Saved entries:
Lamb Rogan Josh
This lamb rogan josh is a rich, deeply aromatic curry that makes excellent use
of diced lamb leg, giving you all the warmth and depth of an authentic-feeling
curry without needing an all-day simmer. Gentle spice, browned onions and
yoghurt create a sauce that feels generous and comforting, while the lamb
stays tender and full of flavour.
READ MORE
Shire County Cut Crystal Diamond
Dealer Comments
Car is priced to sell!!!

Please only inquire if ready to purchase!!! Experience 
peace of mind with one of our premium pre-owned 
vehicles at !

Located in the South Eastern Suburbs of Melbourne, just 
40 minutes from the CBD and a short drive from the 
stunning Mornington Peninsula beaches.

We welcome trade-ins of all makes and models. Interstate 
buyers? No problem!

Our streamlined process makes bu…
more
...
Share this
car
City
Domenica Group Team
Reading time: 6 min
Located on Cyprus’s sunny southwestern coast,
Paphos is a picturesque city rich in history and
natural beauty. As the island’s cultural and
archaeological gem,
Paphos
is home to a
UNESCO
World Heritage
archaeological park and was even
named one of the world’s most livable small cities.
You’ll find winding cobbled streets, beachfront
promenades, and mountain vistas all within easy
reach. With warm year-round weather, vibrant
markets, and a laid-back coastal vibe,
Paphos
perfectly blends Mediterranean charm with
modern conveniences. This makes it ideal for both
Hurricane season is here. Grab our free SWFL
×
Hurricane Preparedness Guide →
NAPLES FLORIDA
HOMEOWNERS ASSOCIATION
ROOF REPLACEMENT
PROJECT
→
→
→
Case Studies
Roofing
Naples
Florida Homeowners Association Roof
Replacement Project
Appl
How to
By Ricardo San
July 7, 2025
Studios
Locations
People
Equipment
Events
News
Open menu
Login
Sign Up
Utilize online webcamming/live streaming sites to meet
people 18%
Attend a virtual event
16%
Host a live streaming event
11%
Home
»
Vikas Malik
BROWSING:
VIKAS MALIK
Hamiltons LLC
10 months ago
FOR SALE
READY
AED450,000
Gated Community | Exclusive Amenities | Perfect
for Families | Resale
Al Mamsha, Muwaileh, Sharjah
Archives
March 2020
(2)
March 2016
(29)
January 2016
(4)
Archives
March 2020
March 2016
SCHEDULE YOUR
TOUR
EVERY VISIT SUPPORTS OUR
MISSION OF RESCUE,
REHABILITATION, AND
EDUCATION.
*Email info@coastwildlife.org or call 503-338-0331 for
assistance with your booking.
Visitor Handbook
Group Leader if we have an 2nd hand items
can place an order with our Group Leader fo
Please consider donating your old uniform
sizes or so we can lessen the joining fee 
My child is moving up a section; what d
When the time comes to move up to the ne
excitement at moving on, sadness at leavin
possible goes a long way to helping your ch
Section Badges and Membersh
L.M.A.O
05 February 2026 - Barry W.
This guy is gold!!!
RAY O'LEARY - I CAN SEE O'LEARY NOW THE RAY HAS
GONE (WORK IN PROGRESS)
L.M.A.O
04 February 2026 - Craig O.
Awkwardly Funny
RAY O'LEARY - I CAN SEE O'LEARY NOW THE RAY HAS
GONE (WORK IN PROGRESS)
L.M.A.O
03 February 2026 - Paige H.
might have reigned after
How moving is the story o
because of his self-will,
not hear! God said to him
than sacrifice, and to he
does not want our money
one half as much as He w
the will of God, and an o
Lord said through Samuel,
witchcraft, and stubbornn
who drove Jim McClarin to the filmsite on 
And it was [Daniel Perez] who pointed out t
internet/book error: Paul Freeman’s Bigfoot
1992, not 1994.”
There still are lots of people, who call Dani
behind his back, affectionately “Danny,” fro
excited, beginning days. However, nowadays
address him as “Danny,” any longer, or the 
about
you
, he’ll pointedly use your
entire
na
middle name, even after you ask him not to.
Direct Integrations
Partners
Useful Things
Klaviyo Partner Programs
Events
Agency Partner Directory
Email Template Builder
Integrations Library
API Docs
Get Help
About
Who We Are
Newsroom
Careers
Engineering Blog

→ What the task requires
Copy every line above word for word, leaving nothing out.

→ Task response
Lamb Rogan Josh
This lamb rogan josh is a rich, deeply aromatic curry that makes excellent use
of diced lamb leg, giving you all the warmth and depth of an authentic-feeling
curry without needing an all-day simmer. Gentle spice, browned onions and
yoghurt create a sauce that feels generous and comforting, while the lamb
stays tender and full of flavour.
READ MORE
Shire County Cut Crystal Diamond
Dealer Comments
Car is priced to sell!!!

Please only inquire if ready to purchase!!! Experience 
peace of mind with one of our premium pre-owned 
vehicles at !

Located in the South Eastern Suburbs of Melbourne, just 
40 minutes from the CBD and a short drive from the 
stunning Mornington Peninsula beaches.

We welcome trade-ins of all makes and models. Interstate 
buyers? No problem!

Our streamlined process makes bu…
more
...
Share this
car
City
Domenica Group Team
Reading time: 6 min
Located on Cyprus’s sunny southwestern coast,
Paphos is a picturesque city rich in history and
natural beauty. As the island’s cultural and
archaeological gem,
Paphos
is home to a
UNESCO
World Heritage
archaeological park and was even
named one of the world’s most livable small cities.
You’ll find winding cobbled streets, beachfront
promenades, and mountain vistas all within easy
reach. With warm year-round weather, vibrant
markets, and a laid-back coastal vibe,
Paphos
perfectly blends Mediterranean charm with
modern conveniences. This makes it ideal for both
Hurricane season is here. Grab our free SWFL
×
Hurricane Preparedness Guide →
NAPLES FLORIDA
HOMEOWNERS ASSOCIATION
ROOF REPLACEMENT
PROJECT
→
→
→
Case Studies
Roofing
Naples
Florida Homeowners Association Roof
Replacement Project
Appl
How to
By Ricardo San
July 7, 2025
Studios
Locations
People
Equipment
Events
News
Open menu
Login
Sign Up
Utilize online webcamming/live streaming sites to meet
people 18%
Attend a virtual event
16%
Host a live streaming event
11%
Home
»
Vikas Malik
BROWSING:
VIKAS MALIK
Hamiltons LLC
10 months ago
FOR SALE
READY
AED450,000
Gated Community | Exclusive Amenities | Perfect
for Families | Resale
Al Mamsha, Muwaileh, Sharjah
Archives
March 2020
(2)
March 2016
(29)
January 2016
(4)
Archives
March 2020
March 2016
SCHEDULE YOUR
TOUR
EVERY VISIT SUPPORTS OUR
MISSION OF RESCUE,
REHABILITATION, AND
EDUCATION.
*Email info@coastwildlife.org or call 503-338-0331 for
assistance with your booking.
Visitor Handbook
Group Leader if we have an 2nd hand items
can place an order with our Group Leader fo
Please consider donating your old uniform
sizes or so we can lessen the joining fee 
My child is moving up a section; what d
When the time comes to move up to the ne
excitement at moving on, sadness at leavin
possible goes a long way to helping your ch
Section Badges and Membersh
L.M.A.O
05 February 2026 - Barry W.
This guy is gold!!!
RAY O'LEARY - I CAN SEE O'LEARY NOW THE RAY HAS
GONE (WORK IN PROGRESS)
L.M.A.O
04 February 2026 - Craig O.
Awkwardly Funny
RAY O'LEARY - I CAN SEE O'LEARY NOW THE RAY HAS
GONE (WORK IN PROGRESS)
L.M.A.O
03 February 2026 - Paige H.
might have reigned after
How moving is the story o
because of his self-will,
not hear! God said to him
than sacrifice, and to he
does not want our money
one half as much as He w
the will of God, and an o
Lord said through Samuel,
witchcraft, and stubbornn
who drove Jim McClarin to the filmsite on 
And it was [Daniel Perez] who pointed out t
internet/book error: Paul Freeman’s Bigfoot
1992, not 1994.”
There still are lots of people, who call Dani
behind his back, affectionately “Danny,” fro
excited, beginning days. However, nowadays
address him as “Danny,” any longer, or the 
about
you
, he’ll pointedly use your
entire
na
middle name, even after you ask him not to.
Direct Integrations
Partners
Useful Things
Klaviyo Partner Programs
Events
Agency Partner Directory
Email Template Builder
Integrations Library
API Docs
Get Help
About
Who We Are
Newsroom
Careers
Engineering Blog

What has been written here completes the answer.